Below are records to retype exactly, except for the pictures.

# THE DATA

══════

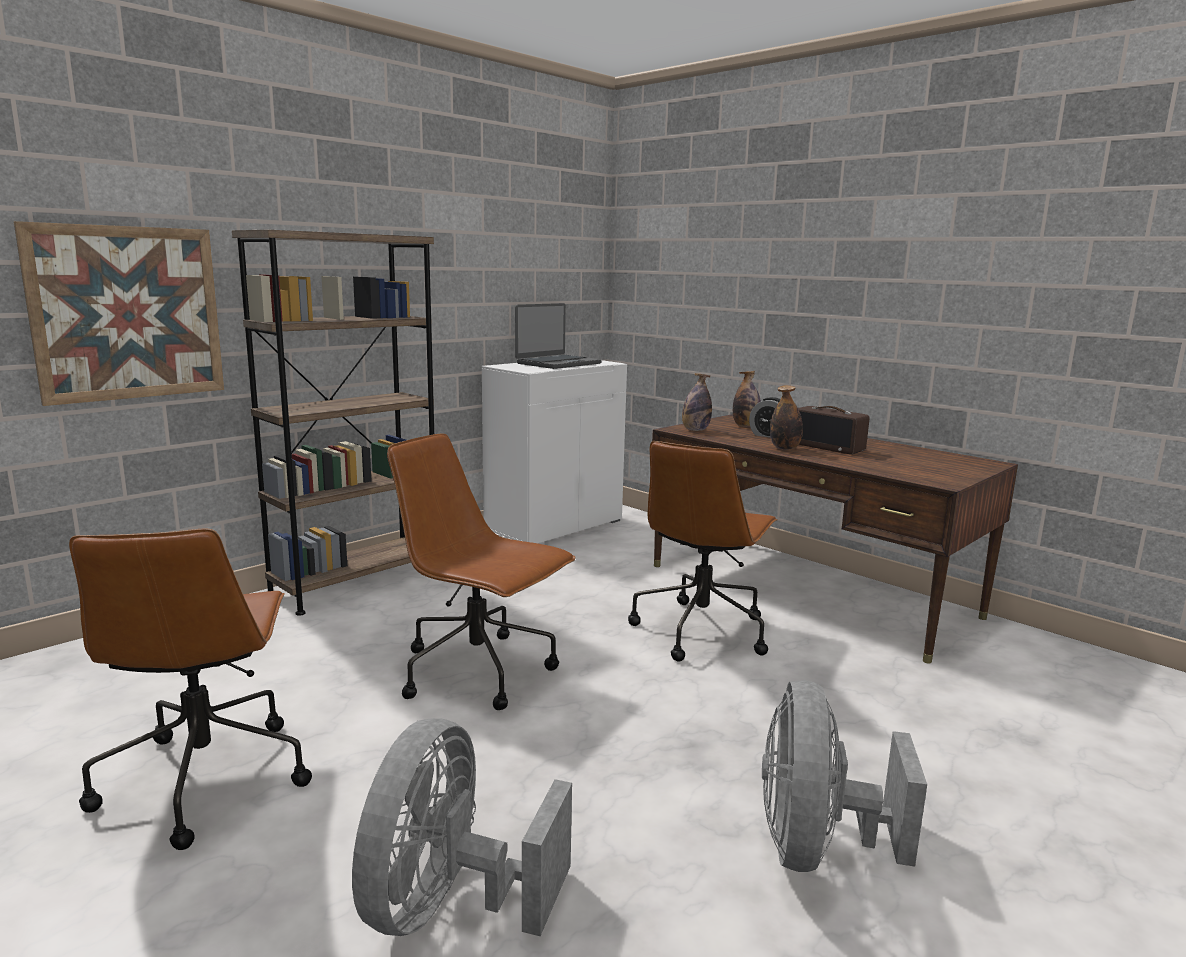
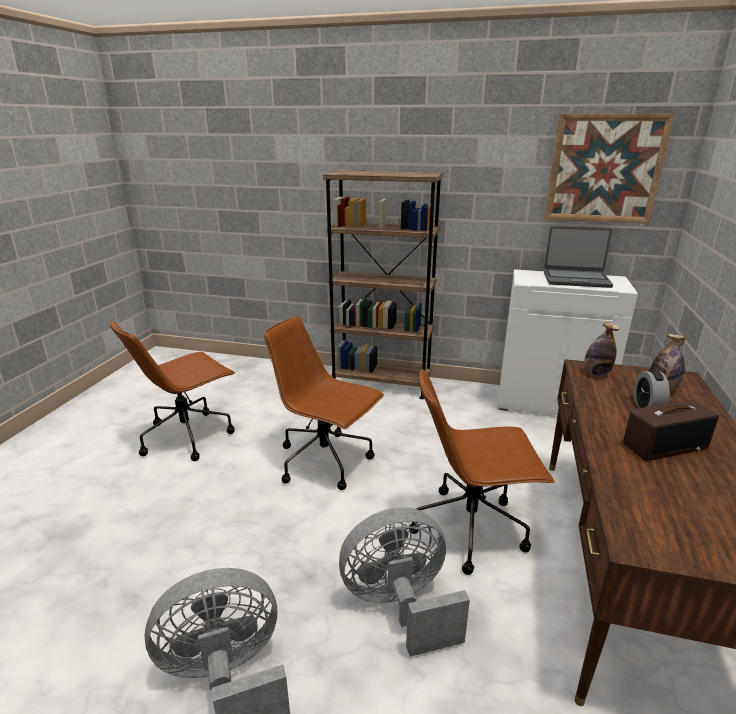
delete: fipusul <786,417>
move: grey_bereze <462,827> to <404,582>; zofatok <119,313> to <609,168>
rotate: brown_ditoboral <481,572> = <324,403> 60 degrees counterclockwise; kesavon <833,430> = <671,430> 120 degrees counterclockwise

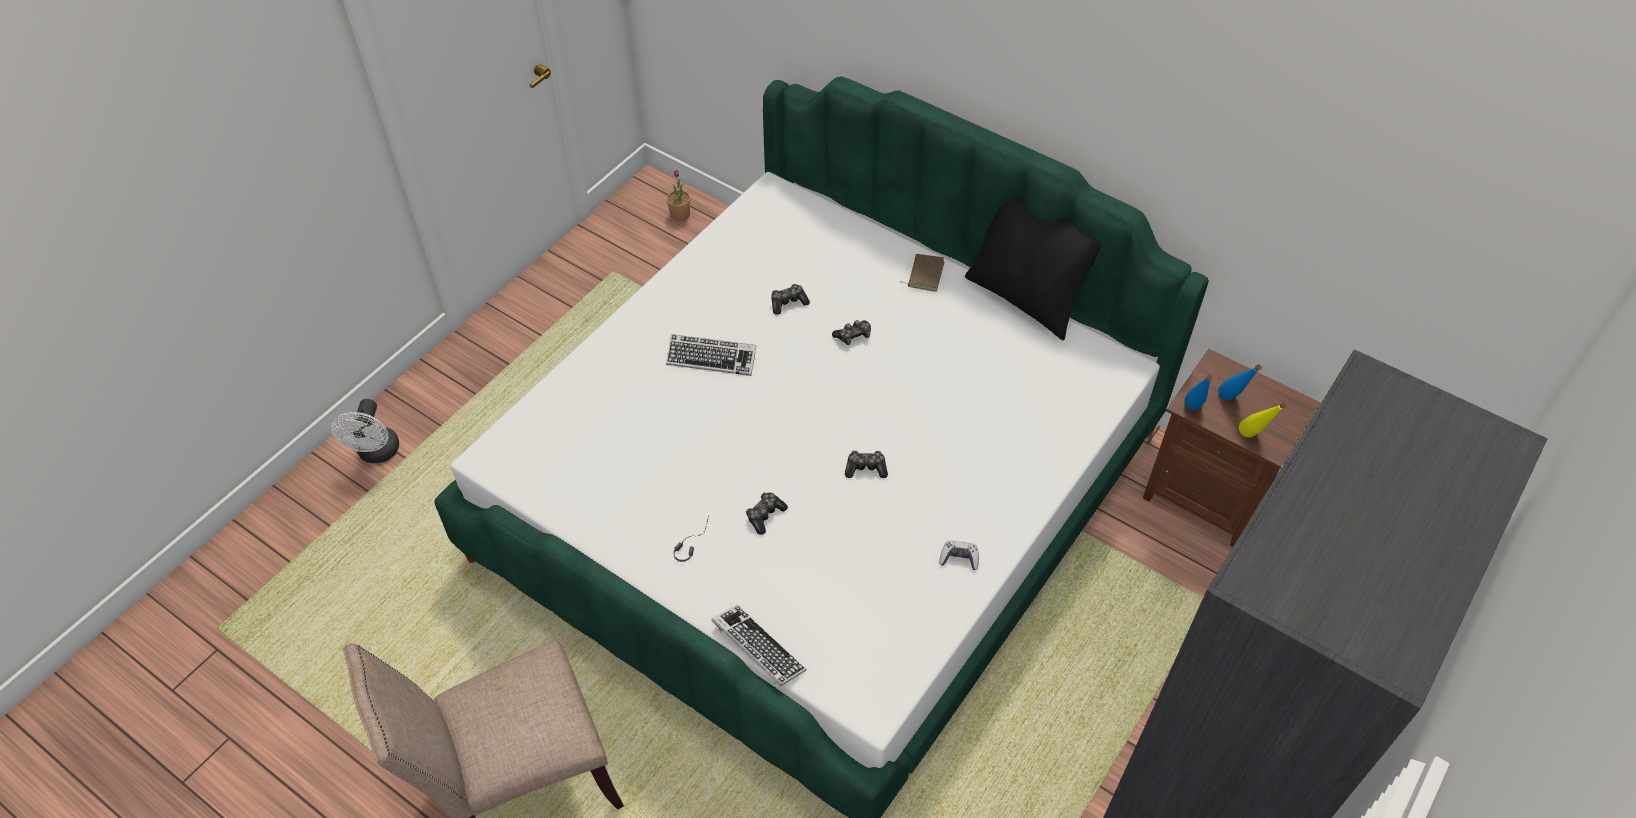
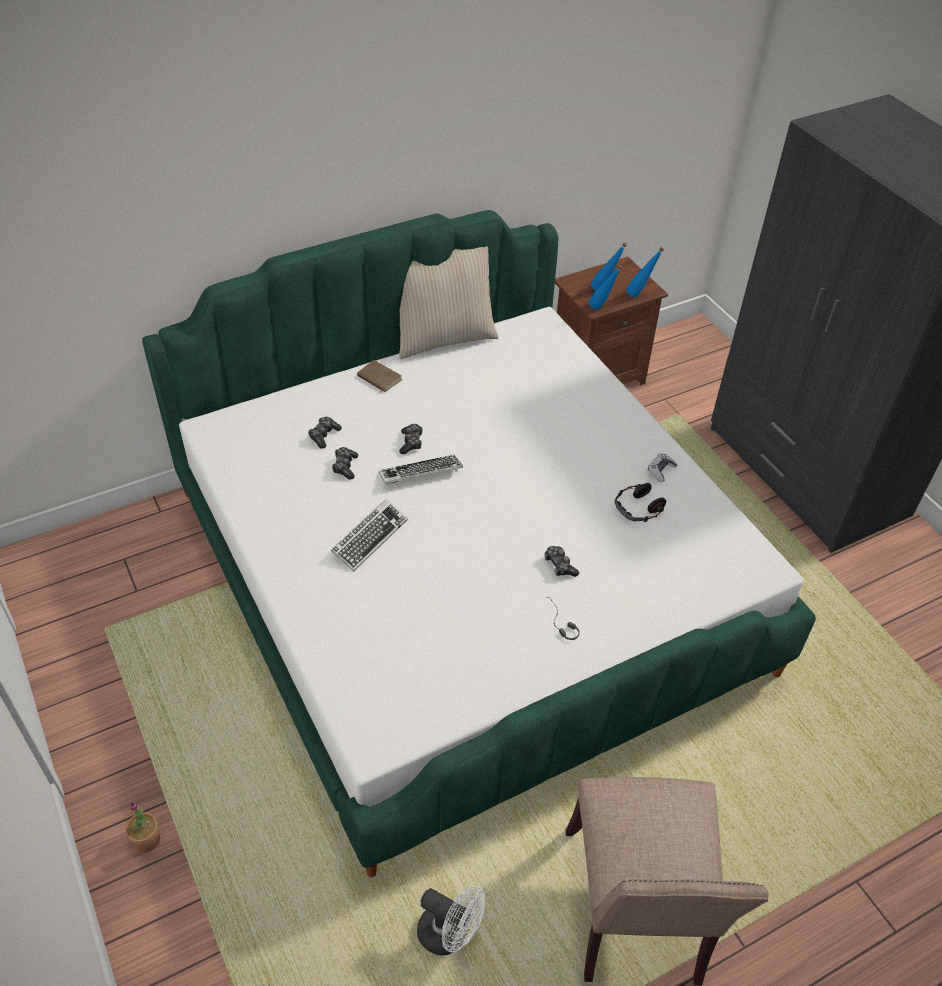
insert: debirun <640,502>
move: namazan <678,196> to <143,827>; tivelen <866,464> to <325,433>; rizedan <758,645> to <421,470>; white_bereze <365,431> to <451,920>
recolor: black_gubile <1033,267> to beige_gubile <449,302>; yellow_fipusul <1262,420> to blue_fipusul <645,272>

══════

# ANSWER BOX
delete: fipusul <786,417>
move: grey_bereze <462,827> to <404,582>; zofatok <119,313> to <609,168>
rotate: brown_ditoboral <481,572> = <324,403> 60 degrees counterclockwise; kesavon <833,430> = <671,430> 120 degrees counterclockwise

insert: debirun <640,502>
move: namazan <678,196> to <143,827>; tivelen <866,464> to <325,433>; rizedan <758,645> to <421,470>; white_bereze <365,431> to <451,920>
recolor: black_gubile <1033,267> to beige_gubile <449,302>; yellow_fipusul <1262,420> to blue_fipusul <645,272>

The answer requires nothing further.